I was like Lois Lane

I had a weird epistemic thing happen to me on Wednesday as I was coming home from a night of watching my friend play poker at the Borgata in Atlantic City.

As you probably are aware, it’s possible to know an individual under two different descriptions and not realize that the two descriptions pick out the same individual.  Take Lois Lane for example.  She knew both “Superman” and “Clark Kent”, but didn’t realize that these two names referred to the same person. (Comic book fans, does she ever come to realize this?).

I bring up this Lois Lane/Superman epistemic situation for the following reason.

On Wednesday, I discovered that I was in Lois Lane’s epistemic position with respect to one of the readers of PokerMoments.

An old highschool & college poker friend of mine came in from Seattle to visit his father and asked me if I wanted to get together with him.  I last saw him in May in Vegas at Caesars, where he and I had played at a $4/8 limit game, my very first experience playing Hold’em.

I suggested that we go to Atlantic City and play a little poker.  He was up for it and was kind enough to drive.  We ended up at the Borgata, where I watched him win around $80 at a $1/2 no-limit table.  I didn’t play because these $1/2 stakes, the lowest at the Borgata for no-limit, are a bit too high for my comfort zone.  They aren’t a problem for my friend, who is a successful doctor, who not only works in private practice, but also works in prisons, and who once had to treat a death row inmate.  I was happy to watch the action and nurse my toasted almond.  I can be such a chick.

On the drive back, my friend and I started talking about PokerMoments, and he tells me that he likes reading Sparky’s posts.  You know, the ones that suggest that gambling is somehow immoral and anti-Quaker, or how to tell whether you have a gambling problem.  So I tell him he should leave Sparky a comment.  And he says that does.  Huh?

It turns out that my highschool/college poker friend is none other than QuietStorm (I forgot the musical reference for why he chose this nom de plume), a writer of PokerMoments comments.  I hadn’t made the connection.  My friend thought that I knew that he was QuietStorm because when he commented his email address would be sent to me.  While I do recall thinking that his email address looked familiar, I never made the connection.

Finding out that QuietStorm was my friend was weird for both me and Sparky.  I’m still trying to figure out why.

3 thoughts on “I was like Lois Lane

  1. 1. How long passed until you realized you were sleeping with the Sparky posting on your blog?

    2. QuietStorm was a wistful 1999 ballad by MobbDeep, see here:


    3. I’m still thinking about no-limit.
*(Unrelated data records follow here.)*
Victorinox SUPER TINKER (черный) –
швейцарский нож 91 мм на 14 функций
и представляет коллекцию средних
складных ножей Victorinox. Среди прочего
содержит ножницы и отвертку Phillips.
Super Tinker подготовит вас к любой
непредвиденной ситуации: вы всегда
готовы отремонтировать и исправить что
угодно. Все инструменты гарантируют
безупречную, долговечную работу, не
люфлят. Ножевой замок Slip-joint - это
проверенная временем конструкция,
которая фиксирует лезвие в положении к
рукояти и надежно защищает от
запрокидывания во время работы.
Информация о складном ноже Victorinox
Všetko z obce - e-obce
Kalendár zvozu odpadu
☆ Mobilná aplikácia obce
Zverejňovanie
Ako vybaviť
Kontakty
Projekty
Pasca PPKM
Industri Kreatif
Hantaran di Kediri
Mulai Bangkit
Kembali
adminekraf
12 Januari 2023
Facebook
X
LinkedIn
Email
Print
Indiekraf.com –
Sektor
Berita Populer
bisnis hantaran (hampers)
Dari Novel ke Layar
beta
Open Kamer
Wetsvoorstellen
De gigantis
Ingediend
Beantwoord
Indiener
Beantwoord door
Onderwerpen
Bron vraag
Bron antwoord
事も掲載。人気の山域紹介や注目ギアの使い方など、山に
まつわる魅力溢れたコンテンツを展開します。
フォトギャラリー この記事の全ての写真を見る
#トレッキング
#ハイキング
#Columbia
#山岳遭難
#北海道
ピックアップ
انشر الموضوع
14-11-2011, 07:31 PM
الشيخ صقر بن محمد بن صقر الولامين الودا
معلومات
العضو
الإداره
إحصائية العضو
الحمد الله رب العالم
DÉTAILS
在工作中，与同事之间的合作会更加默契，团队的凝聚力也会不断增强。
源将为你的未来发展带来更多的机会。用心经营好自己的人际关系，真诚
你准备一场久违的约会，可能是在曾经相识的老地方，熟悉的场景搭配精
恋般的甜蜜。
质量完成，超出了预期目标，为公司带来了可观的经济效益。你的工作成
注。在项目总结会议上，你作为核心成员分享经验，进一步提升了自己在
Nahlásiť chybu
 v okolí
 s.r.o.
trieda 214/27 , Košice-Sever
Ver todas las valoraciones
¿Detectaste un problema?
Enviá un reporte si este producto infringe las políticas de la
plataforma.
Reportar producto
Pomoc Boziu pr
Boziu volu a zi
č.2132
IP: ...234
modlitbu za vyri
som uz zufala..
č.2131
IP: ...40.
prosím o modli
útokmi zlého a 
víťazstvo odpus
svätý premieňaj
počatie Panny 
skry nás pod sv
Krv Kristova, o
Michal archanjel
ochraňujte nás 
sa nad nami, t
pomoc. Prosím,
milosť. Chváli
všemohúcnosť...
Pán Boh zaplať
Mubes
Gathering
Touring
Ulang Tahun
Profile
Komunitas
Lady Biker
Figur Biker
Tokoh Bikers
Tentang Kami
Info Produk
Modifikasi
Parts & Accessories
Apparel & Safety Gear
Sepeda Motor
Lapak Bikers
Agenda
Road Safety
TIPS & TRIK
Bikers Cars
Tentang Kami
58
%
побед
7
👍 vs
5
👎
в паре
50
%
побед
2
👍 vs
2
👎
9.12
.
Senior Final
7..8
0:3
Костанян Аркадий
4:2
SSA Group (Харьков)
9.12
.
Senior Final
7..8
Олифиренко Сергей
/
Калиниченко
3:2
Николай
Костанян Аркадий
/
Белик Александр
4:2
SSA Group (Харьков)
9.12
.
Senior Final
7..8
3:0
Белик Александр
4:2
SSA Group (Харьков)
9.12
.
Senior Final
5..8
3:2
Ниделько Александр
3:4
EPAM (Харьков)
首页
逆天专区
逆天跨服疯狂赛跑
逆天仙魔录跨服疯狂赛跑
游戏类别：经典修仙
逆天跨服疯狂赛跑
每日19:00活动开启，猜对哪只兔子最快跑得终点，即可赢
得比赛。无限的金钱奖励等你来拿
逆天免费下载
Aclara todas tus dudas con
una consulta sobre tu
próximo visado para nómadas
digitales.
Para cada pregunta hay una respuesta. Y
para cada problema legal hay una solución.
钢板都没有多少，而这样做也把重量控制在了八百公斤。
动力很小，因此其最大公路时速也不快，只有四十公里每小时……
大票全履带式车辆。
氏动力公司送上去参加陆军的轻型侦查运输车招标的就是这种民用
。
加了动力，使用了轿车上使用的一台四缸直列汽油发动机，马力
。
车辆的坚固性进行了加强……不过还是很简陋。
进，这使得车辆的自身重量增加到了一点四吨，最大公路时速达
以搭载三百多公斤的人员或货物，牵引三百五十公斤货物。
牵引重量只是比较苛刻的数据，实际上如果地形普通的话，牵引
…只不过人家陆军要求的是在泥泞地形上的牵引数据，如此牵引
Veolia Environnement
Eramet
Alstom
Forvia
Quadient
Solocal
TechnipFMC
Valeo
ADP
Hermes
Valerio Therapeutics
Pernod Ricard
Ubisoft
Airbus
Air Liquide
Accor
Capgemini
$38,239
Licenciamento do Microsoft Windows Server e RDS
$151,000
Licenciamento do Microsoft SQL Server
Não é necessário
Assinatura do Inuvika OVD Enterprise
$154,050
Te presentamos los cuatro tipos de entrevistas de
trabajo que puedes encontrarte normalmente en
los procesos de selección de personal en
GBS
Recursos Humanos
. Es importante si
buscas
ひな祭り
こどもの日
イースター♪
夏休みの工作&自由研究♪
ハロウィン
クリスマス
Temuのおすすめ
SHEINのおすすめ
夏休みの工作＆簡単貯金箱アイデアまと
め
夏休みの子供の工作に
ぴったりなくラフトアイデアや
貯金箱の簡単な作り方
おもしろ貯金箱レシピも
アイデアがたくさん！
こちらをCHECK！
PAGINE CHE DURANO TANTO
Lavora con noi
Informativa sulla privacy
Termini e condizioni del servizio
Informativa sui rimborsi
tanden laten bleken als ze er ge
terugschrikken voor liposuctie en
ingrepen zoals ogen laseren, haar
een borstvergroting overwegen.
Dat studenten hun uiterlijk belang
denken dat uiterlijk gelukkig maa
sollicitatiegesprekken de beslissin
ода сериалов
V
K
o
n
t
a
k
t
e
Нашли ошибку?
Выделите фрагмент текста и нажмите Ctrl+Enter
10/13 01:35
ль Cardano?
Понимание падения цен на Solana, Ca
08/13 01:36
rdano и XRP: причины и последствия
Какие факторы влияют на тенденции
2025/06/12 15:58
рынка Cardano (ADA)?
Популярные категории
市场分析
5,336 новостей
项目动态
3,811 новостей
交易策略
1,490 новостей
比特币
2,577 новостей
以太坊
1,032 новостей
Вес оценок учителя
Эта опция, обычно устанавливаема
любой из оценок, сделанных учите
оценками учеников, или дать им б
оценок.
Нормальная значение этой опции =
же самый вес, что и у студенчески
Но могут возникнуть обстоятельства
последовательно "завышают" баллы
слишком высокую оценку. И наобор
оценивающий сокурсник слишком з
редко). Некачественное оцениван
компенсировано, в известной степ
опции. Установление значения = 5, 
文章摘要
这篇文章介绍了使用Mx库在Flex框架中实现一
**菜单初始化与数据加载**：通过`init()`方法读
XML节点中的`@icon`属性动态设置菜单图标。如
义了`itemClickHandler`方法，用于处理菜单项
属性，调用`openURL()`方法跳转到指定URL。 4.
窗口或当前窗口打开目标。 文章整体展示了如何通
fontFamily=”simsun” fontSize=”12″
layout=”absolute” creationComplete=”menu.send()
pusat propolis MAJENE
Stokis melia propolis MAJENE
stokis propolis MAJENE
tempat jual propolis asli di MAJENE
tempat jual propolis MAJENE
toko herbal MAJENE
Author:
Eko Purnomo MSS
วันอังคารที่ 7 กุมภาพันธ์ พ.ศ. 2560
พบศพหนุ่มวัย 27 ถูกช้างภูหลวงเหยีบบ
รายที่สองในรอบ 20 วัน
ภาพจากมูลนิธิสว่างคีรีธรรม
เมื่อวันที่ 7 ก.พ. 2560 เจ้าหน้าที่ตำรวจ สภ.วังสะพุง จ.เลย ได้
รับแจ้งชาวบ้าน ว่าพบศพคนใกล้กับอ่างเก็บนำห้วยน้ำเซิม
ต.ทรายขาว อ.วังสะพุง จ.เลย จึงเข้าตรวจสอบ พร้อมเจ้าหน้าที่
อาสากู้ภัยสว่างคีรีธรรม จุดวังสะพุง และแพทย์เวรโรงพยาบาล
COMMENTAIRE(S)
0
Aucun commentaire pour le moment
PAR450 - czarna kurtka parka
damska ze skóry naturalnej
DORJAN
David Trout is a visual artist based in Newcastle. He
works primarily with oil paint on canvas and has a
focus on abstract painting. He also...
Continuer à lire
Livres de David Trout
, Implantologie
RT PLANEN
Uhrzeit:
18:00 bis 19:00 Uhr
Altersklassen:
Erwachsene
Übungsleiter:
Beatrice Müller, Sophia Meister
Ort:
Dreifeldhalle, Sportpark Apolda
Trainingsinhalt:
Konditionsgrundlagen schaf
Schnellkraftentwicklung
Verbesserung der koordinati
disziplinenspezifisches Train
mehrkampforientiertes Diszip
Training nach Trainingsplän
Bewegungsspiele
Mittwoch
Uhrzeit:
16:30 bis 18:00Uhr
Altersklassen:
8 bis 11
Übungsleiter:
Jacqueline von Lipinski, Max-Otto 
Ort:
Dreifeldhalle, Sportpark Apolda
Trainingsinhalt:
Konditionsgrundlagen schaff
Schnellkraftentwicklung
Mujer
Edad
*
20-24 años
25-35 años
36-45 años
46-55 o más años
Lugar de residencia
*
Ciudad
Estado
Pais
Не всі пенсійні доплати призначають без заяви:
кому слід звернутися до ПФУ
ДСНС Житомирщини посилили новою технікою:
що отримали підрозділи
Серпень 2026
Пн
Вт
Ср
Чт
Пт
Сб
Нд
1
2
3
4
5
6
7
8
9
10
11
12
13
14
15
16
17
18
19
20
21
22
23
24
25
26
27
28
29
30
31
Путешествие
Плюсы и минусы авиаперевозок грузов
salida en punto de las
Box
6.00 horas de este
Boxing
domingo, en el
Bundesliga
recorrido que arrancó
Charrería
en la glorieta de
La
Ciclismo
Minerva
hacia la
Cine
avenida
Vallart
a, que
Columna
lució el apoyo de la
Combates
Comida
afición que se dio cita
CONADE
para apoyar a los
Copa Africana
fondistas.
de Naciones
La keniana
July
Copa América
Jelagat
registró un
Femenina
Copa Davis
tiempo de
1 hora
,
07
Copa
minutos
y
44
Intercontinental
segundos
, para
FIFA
You can play well for a long time and then get killed by one mistake which, at first blush, seems to make for even tighter play.


  2. I agree whole-heartedly with your last comment. But I think it is much more exciting when the option is available. I think I’ve won more than I’ve lost when I’ve gone all-in, and I think that it is probably the reason why I’m up in general. Players often overestimate the strenght of their hands.

  3. It was weird finding out that Quietstorm was someone Suber and I know, because when you answer comments, you think you’re responding to someone unknown. It was a weird feeling that Quietstorm knew me and Suber, but we didn’t know we were responding to someone we know.